▶ _WORK ITEM 1_
Name every person mentioned by name in the news article on Bush and Republican pressure over Iraq, including its byline.
▶ _WORK ITEM 2_
According to the news article on Bush and Republican pressure over Iraq, which Tennessee congressional district does John Duncan represent?

▶ _GIVEN TEXT_
◇ ◇ ◇ ◇ ◇ ◇ ◇

Financial Times

Bush feels heat from Republican party over Iraq policy
By Deborah McGregor in Washington
Published: July 12 2004 19:14 | Last Updated: July 13 2004 0:23

President George W. Bush's choice of Tennessee on Monday as the backdrop for a spirited defence of his Iraq policy underscored the political pressures he is facing from within his Republican party on the issue.

Mr Bush chose to make his remarks in Oak Ridge after touring a display of nuclear weapons parts and equipment, including assembled gas centrifuges for uranium enrichment from Libya. The event was meant to highlight a Bush administration success in the "war on terror" by focusing on the agreement with Muammer Gadaffi, the Libyan leader, to end his country's nuclear weapons programme.

Oak Ridge falls within the third congressional district represented by Zach Wamp, a Republican who supported Mr Bush's decision to go to war in Iraq. But just down the road - in the second congressional district of Tennessee - another story has been unfolding. There, John Duncan, a popular long-serving Republican congressman who is expected to win re-election easily in November, has shown no sign of backing down from his strong opposition to the war.

As one of only six House Republicans to vote against authorising Mr Bush to go to war in Iraq, Mr Duncan has struck an independent path. Although he was part of Mr Bush's entourage on Monday and has tried to keep the difference of opinion with Mr Bush from becoming personal, Mr Duncan has become an emblem of the problem the president confronts within his own party in dealing with Iraq.

"I represent a district that has voted Republican for Congress and president since the founding of the Republican party," said Mr Duncan in a comprehensive statement last September. "Yet now there are many life-long Republicans who are wondering why in the world we are borrowing billions to rebuild Iraq when there are so many people unemployed and so many needs here at home.

"Many, possibly even most, Republicans in the House have expressed misgivings and concerns about our policy in Iraq but have reluctantly gone along with the White House."

Mr Duncan has a voting record that establishes him solidly within the ranks of loyal party members. He voted for Mr Bush's tax cuts. He is strongly anti-abortion.

But like other conservatives, he has broken with Mr Bush on some key issues - most decisively on Iraq. He opposed granting the president fast-track trade negotiating authority and was one of only 10 Republicans to vote against establishing the Department of Homeland Security, believing it to be an unnecessary expansion of the federal government.

In October 2002 he was the only congressman from Tennessee to vote against granting Mr Bush the authority to go to war in Iraq. Mr Duncan said it was the most difficult vote in his 14 years in Congress. But he said there was not enough proof that Saddam Hussein had weapons of mass destruction.

"Conservatives have never believed that the United States should be the policeman of the world," Mr Duncan said.

Tennessee is regarded as a conservative, patriotic state - carried by Mr Bush in 2000 in spite of being home to Democrat Al Gore. This year, Democrats have all but written it off. But the backlash among conservative patriots - like Mr Duncan and his many constituents - lends an unpredictable quality to the campaign.

"There is nothing conservative about the US policy in Iraq," Mr Duncan has said often in recent speeches. "Conservatives have never believed in massive foreign aid. Conservatives have been strong supporters of national defence, not international defence."

◇ ◇ ◇ ◇ ◇ ◇ ◇

(Dataset excerpts)
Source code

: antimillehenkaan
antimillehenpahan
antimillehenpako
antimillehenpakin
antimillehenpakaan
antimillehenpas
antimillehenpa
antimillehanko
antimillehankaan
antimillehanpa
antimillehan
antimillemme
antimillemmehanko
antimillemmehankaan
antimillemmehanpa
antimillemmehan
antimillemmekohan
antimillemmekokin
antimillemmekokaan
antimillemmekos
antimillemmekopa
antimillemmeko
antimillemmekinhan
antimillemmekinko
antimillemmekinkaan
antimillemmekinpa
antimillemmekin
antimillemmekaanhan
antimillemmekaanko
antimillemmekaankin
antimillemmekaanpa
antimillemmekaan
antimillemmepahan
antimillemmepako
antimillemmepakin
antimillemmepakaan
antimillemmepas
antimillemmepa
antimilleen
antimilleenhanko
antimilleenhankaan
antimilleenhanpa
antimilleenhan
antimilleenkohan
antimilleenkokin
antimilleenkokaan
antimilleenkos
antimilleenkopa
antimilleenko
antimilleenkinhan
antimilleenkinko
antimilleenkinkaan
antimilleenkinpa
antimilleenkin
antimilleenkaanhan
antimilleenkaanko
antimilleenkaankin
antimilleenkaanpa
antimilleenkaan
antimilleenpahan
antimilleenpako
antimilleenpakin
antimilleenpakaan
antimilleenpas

◇ ◇ ◇ ◇ ◇ ◇ ◇

▶ _EXERCISE RESPONSE 1_
- Deborah McGregor
- George W. Bush
- Muammer Gadaffi
- Zach Wamp
- John Duncan
- Saddam Hussein
- Al Gore

▶ _EXERCISE RESPONSE 2_
He represents the second congressional district of Tennessee.